For controlled access data requests (DARs) through dbGaP, refer to the dbGaP Authorized Access System instructions. NCI's Office of Data Sharing (ODS) created several Data Collections to streamline the access process and alleviate the burden on investigators. In this case, investigators can submit DARs for approval for the following Collections of datasets, each comprising many studies. Once approved to access the Collection(s), the investigators can access all datasets in the Collections below without having to submit additional DARs for individual datasets.
- NCI's Collection of Datasets for General Research Use (phs003014)
- NCI's Collection of Datasets for Health, Medical, and Biomedical (phs003044)
- NCI's Collection of Datasets for General Cancer Research (phs003967)
- NCI's Collection of Datasets for Pediatric Cancer Research (phs003964)

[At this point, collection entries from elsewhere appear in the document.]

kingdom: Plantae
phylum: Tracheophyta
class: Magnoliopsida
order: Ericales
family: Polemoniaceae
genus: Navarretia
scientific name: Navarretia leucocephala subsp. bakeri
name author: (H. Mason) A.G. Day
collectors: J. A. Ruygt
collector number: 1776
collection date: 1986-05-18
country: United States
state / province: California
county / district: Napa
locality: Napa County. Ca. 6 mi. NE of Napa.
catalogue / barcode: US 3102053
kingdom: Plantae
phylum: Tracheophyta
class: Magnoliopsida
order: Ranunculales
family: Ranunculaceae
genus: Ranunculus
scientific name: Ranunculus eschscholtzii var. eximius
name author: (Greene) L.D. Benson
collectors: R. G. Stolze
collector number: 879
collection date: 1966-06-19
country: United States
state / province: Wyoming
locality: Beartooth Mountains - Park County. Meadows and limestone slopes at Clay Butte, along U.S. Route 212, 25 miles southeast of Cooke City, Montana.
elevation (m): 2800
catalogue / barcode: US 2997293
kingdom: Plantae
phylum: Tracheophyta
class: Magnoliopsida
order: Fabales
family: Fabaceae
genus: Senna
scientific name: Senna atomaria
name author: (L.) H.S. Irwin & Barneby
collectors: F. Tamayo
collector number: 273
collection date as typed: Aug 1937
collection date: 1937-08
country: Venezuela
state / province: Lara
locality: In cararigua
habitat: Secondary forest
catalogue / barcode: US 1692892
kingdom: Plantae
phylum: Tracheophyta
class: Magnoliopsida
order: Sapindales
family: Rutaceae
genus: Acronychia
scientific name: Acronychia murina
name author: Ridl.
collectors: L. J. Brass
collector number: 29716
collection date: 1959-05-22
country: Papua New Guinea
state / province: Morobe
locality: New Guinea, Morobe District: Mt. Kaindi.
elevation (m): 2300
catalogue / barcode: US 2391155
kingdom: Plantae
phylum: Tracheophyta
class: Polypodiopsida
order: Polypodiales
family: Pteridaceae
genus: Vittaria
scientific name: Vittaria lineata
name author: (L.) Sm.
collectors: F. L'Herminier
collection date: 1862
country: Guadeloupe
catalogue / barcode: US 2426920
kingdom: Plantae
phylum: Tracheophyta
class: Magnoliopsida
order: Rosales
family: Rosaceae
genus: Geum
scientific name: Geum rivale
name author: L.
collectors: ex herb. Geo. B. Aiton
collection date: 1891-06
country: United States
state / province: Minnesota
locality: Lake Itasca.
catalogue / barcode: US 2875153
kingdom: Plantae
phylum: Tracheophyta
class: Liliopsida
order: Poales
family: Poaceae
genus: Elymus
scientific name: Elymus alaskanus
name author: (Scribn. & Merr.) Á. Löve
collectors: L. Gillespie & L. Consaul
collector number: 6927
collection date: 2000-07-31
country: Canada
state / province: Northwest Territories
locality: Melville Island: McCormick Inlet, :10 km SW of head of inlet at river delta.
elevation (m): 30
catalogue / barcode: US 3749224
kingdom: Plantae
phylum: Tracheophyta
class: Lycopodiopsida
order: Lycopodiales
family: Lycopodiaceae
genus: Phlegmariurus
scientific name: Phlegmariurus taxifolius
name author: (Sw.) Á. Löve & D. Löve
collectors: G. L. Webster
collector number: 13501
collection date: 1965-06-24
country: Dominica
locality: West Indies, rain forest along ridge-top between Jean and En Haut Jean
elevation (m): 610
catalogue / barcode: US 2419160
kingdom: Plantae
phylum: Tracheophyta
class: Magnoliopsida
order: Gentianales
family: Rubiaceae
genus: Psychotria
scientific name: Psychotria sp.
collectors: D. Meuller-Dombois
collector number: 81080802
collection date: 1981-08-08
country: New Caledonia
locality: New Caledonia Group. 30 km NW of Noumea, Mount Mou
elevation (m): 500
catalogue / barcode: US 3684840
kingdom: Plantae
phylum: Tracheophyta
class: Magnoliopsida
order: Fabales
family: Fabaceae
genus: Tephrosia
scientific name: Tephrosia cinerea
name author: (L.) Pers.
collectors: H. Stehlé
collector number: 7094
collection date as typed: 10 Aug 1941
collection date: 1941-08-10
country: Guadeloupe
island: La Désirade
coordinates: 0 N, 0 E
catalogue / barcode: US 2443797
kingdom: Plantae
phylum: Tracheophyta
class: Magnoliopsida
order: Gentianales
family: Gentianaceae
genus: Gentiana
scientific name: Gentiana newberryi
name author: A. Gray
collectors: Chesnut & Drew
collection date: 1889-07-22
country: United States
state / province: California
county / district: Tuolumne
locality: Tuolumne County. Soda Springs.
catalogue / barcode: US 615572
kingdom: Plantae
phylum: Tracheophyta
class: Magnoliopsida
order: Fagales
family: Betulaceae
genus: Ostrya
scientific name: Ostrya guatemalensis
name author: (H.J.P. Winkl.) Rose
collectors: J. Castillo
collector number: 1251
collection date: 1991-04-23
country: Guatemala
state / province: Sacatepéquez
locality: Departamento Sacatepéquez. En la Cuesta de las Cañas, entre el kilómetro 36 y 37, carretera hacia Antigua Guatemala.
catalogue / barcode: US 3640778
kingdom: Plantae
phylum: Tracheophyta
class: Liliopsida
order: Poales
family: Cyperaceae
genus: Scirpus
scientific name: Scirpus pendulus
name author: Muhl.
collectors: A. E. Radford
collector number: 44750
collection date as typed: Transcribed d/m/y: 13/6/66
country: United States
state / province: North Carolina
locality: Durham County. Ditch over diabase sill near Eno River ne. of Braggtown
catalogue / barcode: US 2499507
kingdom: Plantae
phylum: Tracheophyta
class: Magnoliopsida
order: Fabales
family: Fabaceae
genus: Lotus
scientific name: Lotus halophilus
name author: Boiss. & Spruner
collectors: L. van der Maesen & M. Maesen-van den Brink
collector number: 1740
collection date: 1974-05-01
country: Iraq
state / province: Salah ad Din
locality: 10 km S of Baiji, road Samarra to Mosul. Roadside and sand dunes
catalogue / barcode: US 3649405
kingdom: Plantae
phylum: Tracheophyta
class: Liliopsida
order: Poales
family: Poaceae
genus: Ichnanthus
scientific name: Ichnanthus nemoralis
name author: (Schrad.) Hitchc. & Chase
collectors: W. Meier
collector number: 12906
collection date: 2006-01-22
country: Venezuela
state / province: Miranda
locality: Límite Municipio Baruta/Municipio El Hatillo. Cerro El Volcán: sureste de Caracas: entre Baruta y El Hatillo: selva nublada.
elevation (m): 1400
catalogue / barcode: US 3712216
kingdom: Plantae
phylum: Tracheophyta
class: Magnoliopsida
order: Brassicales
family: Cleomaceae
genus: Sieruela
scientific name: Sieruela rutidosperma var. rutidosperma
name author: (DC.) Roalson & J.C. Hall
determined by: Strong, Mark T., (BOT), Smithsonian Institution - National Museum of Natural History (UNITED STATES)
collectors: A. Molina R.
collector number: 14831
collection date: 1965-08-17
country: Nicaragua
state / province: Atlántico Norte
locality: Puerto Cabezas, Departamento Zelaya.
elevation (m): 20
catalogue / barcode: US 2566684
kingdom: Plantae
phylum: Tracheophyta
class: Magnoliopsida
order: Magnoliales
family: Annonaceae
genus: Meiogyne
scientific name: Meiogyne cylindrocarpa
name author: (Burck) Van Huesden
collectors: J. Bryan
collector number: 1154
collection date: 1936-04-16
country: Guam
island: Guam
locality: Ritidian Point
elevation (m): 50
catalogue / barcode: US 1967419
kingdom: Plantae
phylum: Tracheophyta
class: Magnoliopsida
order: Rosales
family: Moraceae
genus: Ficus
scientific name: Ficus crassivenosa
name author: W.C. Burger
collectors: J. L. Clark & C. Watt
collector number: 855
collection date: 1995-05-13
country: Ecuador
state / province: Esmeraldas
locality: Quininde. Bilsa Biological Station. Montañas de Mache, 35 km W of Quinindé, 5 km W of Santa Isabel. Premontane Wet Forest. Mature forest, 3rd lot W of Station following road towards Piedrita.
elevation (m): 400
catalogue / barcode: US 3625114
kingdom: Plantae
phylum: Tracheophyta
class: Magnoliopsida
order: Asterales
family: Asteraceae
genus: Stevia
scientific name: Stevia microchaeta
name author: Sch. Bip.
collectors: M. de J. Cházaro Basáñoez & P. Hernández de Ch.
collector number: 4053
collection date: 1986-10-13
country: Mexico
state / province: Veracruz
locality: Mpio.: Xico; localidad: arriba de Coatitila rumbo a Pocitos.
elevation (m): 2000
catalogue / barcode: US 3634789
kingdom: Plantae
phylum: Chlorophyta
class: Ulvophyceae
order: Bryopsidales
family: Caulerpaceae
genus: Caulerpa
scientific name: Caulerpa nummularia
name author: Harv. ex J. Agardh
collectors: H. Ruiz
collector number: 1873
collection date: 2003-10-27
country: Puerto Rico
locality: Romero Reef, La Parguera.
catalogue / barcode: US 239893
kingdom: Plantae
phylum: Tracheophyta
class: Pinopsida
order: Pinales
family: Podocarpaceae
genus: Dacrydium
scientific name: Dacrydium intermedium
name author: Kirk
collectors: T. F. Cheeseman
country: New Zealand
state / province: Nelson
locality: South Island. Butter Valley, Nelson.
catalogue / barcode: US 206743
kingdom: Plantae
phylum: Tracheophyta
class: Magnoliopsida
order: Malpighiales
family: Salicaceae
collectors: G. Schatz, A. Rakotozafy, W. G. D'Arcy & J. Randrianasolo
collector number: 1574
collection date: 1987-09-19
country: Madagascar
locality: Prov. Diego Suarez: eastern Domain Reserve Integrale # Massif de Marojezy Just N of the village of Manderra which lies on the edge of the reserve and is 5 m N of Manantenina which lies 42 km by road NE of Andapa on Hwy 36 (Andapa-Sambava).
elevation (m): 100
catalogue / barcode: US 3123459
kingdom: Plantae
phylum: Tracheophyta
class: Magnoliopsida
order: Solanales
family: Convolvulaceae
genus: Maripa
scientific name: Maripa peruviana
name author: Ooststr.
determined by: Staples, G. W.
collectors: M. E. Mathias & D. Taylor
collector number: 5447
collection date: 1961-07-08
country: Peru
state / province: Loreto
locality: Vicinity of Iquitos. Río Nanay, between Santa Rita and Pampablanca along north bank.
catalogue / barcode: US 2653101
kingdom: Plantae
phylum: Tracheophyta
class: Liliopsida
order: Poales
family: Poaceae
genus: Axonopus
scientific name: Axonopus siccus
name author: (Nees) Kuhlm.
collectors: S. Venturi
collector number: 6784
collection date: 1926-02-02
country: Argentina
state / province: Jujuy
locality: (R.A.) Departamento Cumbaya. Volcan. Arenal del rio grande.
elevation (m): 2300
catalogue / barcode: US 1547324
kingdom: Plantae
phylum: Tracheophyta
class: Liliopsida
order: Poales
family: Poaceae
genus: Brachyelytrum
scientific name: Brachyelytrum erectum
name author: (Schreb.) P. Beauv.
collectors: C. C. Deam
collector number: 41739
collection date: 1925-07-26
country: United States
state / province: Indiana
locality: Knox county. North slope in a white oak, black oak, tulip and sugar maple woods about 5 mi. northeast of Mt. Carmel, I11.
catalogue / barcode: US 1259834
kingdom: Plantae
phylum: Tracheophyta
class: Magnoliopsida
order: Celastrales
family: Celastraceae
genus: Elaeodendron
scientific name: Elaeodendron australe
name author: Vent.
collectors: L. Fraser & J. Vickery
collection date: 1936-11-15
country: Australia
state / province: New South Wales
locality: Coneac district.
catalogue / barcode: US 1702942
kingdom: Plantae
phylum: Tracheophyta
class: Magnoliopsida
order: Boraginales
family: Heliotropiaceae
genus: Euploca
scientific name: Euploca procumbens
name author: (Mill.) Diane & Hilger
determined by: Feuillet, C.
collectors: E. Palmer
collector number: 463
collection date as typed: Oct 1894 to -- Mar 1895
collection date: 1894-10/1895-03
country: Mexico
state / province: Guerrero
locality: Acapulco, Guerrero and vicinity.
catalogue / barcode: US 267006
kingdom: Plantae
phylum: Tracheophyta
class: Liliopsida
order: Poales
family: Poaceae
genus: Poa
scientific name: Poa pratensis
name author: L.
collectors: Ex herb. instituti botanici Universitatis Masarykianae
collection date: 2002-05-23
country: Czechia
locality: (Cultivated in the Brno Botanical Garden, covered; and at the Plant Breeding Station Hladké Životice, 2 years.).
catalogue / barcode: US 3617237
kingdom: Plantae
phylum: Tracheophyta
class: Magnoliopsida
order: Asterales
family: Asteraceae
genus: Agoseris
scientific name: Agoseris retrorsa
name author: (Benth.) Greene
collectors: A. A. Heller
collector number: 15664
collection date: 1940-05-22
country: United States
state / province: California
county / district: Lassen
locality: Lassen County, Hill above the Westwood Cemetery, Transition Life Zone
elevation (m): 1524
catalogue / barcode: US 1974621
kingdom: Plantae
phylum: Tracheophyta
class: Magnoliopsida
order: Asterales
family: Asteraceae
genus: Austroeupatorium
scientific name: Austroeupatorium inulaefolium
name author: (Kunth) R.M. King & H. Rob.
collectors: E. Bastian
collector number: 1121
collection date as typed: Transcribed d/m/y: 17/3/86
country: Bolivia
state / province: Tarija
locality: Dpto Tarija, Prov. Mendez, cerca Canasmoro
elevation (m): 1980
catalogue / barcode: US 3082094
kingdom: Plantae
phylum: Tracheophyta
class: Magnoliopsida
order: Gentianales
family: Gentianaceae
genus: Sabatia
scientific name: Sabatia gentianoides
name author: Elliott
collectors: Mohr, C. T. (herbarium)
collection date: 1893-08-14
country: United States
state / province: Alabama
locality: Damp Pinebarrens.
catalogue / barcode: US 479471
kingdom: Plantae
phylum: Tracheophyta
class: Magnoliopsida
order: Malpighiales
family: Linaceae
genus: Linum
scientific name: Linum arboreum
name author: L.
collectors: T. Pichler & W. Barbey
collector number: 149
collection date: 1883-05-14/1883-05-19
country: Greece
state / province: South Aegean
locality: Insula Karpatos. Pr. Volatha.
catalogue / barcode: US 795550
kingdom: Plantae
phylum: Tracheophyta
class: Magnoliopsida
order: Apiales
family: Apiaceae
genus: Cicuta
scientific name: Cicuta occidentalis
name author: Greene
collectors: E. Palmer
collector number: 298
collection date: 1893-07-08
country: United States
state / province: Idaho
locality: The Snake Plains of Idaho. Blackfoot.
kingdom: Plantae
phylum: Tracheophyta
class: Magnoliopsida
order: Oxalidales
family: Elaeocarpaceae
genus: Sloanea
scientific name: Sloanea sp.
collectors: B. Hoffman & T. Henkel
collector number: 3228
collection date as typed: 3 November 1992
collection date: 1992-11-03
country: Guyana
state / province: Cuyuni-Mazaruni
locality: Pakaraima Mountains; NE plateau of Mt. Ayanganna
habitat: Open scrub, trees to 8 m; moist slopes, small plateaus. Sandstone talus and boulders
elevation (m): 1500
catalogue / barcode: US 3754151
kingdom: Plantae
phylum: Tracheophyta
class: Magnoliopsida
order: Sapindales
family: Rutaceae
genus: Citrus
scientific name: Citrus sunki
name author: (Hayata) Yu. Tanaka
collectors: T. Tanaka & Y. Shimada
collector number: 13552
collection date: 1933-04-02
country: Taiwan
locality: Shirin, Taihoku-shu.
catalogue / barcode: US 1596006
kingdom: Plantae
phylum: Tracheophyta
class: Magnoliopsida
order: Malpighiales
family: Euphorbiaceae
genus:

Computational Tools and Resources. Participants may leverage resources from NCI's programs, such as Cancer Research Data Commons (CRDC)'s Seven Bridges Cancer Genomics Cloud, tools from CCDI, HTAN, Informatics Technology for Cancer Research (ITCR), CPTAC, IDC, and other NCI program resources, or their own institutional computing environment and tools to download data for on-premises analysis or to bring data into a cloud environment before the event.